## To do
The answer must consist of the records, repeated exactly.

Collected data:
= Beginning of Section =

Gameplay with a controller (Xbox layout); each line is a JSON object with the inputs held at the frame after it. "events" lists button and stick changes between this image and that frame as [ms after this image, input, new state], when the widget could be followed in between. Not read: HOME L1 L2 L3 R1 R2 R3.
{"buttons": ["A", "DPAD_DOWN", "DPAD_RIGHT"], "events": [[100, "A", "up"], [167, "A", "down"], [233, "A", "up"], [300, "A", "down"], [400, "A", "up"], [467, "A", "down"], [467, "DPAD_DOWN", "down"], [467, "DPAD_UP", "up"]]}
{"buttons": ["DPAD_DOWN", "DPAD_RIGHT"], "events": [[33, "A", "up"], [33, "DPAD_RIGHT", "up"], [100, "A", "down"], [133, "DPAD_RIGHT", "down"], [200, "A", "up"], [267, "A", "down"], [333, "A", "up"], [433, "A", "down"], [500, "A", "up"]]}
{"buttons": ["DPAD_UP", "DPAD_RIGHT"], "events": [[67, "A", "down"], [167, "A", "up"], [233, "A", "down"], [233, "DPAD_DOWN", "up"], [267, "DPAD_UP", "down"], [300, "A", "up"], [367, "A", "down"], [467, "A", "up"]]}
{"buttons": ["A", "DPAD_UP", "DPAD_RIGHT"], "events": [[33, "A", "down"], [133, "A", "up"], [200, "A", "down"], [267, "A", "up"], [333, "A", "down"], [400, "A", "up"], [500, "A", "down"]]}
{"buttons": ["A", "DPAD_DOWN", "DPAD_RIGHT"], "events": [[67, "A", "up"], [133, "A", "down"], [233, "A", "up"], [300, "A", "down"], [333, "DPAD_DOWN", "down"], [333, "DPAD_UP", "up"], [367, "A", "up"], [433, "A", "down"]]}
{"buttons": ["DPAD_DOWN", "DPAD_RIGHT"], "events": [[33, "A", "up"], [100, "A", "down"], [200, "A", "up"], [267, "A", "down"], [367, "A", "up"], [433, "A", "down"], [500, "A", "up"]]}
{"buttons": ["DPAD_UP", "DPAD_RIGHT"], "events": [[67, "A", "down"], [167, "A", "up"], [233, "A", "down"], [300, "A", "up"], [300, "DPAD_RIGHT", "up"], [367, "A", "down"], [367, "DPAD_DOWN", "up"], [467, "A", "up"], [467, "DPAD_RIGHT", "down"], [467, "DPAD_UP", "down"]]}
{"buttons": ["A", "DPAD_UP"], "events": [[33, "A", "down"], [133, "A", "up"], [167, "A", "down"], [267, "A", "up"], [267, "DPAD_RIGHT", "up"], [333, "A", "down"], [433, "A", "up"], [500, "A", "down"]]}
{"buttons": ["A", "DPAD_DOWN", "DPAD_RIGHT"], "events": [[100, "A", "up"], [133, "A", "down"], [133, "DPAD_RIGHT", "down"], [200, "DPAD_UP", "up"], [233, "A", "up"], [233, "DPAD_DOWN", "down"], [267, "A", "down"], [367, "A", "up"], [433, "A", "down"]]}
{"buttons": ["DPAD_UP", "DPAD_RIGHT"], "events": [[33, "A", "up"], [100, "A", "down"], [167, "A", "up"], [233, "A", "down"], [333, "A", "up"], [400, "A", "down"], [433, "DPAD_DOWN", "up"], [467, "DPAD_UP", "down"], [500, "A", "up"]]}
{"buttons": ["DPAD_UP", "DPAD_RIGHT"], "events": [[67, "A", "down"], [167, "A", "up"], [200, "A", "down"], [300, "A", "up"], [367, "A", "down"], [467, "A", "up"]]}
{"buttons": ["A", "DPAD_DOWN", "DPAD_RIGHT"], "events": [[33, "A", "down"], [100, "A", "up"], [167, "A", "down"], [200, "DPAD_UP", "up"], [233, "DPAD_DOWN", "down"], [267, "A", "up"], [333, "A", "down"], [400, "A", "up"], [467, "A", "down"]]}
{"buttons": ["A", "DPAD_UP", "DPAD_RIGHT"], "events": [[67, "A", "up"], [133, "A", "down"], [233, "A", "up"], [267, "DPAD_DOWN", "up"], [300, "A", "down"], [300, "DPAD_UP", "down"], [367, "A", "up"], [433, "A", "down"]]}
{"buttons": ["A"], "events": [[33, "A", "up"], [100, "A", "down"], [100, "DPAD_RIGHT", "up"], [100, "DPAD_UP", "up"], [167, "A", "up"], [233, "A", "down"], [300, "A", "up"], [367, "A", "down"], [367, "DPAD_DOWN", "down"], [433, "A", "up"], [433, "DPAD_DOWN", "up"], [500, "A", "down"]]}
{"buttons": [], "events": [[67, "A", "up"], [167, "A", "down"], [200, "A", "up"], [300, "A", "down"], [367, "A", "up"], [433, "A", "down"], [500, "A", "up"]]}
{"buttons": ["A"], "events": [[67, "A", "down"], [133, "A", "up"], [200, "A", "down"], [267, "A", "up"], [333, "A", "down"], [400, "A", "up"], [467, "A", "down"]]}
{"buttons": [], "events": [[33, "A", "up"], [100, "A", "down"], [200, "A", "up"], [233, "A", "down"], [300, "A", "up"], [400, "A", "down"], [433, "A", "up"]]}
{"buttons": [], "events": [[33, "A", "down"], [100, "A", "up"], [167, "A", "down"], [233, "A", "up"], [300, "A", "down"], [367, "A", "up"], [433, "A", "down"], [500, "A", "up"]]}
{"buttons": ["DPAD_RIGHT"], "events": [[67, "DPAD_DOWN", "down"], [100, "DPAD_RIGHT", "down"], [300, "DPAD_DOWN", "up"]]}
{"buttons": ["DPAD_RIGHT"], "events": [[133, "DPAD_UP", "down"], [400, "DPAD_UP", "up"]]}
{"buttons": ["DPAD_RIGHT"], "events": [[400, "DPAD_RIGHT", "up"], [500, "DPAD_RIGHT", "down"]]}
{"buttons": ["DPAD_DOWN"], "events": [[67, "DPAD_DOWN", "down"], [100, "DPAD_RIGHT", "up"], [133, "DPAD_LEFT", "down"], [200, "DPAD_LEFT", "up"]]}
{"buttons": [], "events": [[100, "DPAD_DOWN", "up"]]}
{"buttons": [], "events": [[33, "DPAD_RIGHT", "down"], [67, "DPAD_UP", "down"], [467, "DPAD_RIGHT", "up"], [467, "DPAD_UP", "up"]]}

= End of Section =

## Solved exercise
Gameplay with a controller (Xbox layout); each line is a JSON object with the inputs held at the frame after it. "events" lists button and stick changes between this image and that frame as [ms after this image, input, new state], when the widget could be followed in between. Not read: HOME L1 L2 L3 R1 R2 R3.
{"buttons": ["A", "DPAD_DOWN", "DPAD_RIGHT"], "events": [[100, "A", "up"], [167, "A", "down"], [233, "A", "up"], [300, "A", "down"], [400, "A", "up"], [467, "A", "down"], [467, "DPAD_DOWN", "down"], [467, "DPAD_UP", "up"]]}
{"buttons": ["DPAD_DOWN", "DPAD_RIGHT"], "events": [[33, "A", "up"], [33, "DPAD_RIGHT", "up"], [100, "A", "down"], [133, "DPAD_RIGHT", "down"], [200, "A", "up"], [267, "A", "down"], [333, "A", "up"], [433, "A", "down"], [500, "A", "up"]]}
{"buttons": ["DPAD_UP", "DPAD_RIGHT"], "events": [[67, "A", "down"], [167, "A", "up"], [233, "A", "down"], [233, "DPAD_DOWN", "up"], [267, "DPAD_UP", "down"], [300, "A", "up"], [367, "A", "down"], [467, "A", "up"]]}
{"buttons": ["A", "DPAD_UP", "DPAD_RIGHT"], "events": [[33, "A", "down"], [133, "A", "up"], [200, "A", "down"], [267, "A", "up"], [333, "A", "down"], [400, "A", "up"], [500, "A", "down"]]}
{"buttons": ["A", "DPAD_DOWN", "DPAD_RIGHT"], "events": [[67, "A", "up"], [133, "A", "down"], [233, "A", "up"], [300, "A", "down"], [333, "DPAD_DOWN", "down"], [333, "DPAD_UP", "up"], [367, "A", "up"], [433, "A", "down"]]}
{"buttons": ["DPAD_DOWN", "DPAD_RIGHT"], "events": [[33, "A", "up"], [100, "A", "down"], [200, "A", "up"], [267, "A", "down"], [367, "A", "up"], [433, "A", "down"], [500, "A", "up"]]}
{"buttons": ["DPAD_UP", "DPAD_RIGHT"], "events": [[67, "A", "down"], [167, "A", "up"], [233, "A", "down"], [300, "A", "up"], [300, "DPAD_RIGHT", "up"], [367, "A", "down"], [367, "DPAD_DOWN", "up"], [467, "A", "up"], [467, "DPAD_RIGHT", "down"], [467, "DPAD_UP", "down"]]}
{"buttons": ["A", "DPAD_UP"], "events": [[33, "A", "down"], [133, "A", "up"], [167, "A", "down"], [267, "A", "up"], [267, "DPAD_RIGHT", "up"], [333, "A", "down"], [433, "A", "up"], [500, "A", "down"]]}
{"buttons": ["A", "DPAD_DOWN", "DPAD_RIGHT"], "events": [[100, "A", "up"], [133, "A", "down"], [133, "DPAD_RIGHT", "down"], [200, "DPAD_UP", "up"], [233, "A", "up"], [233, "DPAD_DOWN", "down"], [267, "A", "down"], [367, "A", "up"], [433, "A", "down"]]}
{"buttons": ["DPAD_UP", "DPAD_RIGHT"], "events": [[33, "A", "up"], [100, "A", "down"], [167, "A", "up"], [233, "A", "down"], [333, "A", "up"], [400, "A", "down"], [433, "DPAD_DOWN", "up"], [467, "DPAD_UP", "down"], [500, "A", "up"]]}
{"buttons": ["DPAD_UP", "DPAD_RIGHT"], "events": [[67, "A", "down"], [167, "A", "up"], [200, "A", "down"], [300, "A", "up"], [367, "A", "down"], [467, "A", "up"]]}
{"buttons": ["A", "DPAD_DOWN", "DPAD_RIGHT"], "events": [[33, "A", "down"], [100, "A", "up"], [167, "A", "down"], [200, "DPAD_UP", "up"], [233, "DPAD_DOWN", "down"], [267, "A", "up"], [333, "A", "down"], [400, "A", "up"], [467, "A", "down"]]}
{"buttons": ["A", "DPAD_UP", "DPAD_RIGHT"], "events": [[67, "A", "up"], [133, "A", "down"], [233, "A", "up"], [267, "DPAD_DOWN", "up"], [300, "A", "down"], [300, "DPAD_UP", "down"], [367, "A", "up"], [433, "A", "down"]]}
{"buttons": ["A"], "events": [[33, "A", "up"], [100, "A", "down"], [100, "DPAD_RIGHT", "up"], [100, "DPAD_UP", "up"], [167, "A", "up"], [233, "A", "down"], [300, "A", "up"], [367, "A", "down"], [367, "DPAD_DOWN", "down"], [433, "A", "up"], [433, "DPAD_DOWN", "up"], [500, "A", "down"]]}
{"buttons": [], "events": [[67, "A", "up"], [167, "A", "down"], [200, "A", "up"], [300, "A", "down"], [367, "A", "up"], [433, "A", "down"], [500, "A", "up"]]}
{"buttons": ["A"], "events": [[67, "A", "down"], [133, "A", "up"], [200, "A", "down"], [267, "A", "up"], [333, "A", "down"], [400, "A", "up"], [467, "A", "down"]]}
{"buttons": [], "events": [[33, "A", "up"], [100, "A", "down"], [200, "A", "up"], [233, "A", "down"], [300, "A", "up"], [400, "A", "down"], [433, "A", "up"]]}
{"buttons": [], "events": [[33, "A", "down"], [100, "A", "up"], [167, "A", "down"], [233, "A", "up"], [300, "A", "down"], [367, "A", "up"], [433, "A", "down"], [500, "A", "up"]]}
{"buttons": ["DPAD_RIGHT"], "events": [[67, "DPAD_DOWN", "down"], [100, "DPAD_RIGHT", "down"], [300, "DPAD_DOWN", "up"]]}
{"buttons": ["DPAD_RIGHT"], "events": [[133, "DPAD_UP", "down"], [400, "DPAD_UP", "up"]]}
{"buttons": ["DPAD_RIGHT"], "events": [[400, "DPAD_RIGHT", "up"], [500, "DPAD_RIGHT", "down"]]}
{"buttons": ["DPAD_DOWN"], "events": [[67, "DPAD_DOWN", "down"], [100, "DPAD_RIGHT", "up"], [133, "DPAD_LEFT", "down"], [200, "DPAD_LEFT", "up"]]}
{"buttons": [], "events": [[100, "DPAD_DOWN", "up"]]}
{"buttons": [], "events": [[33, "DPAD_RIGHT", "down"], [67, "DPAD_UP", "down"], [467, "DPAD_RIGHT", "up"], [467, "DPAD_UP", "up"]]}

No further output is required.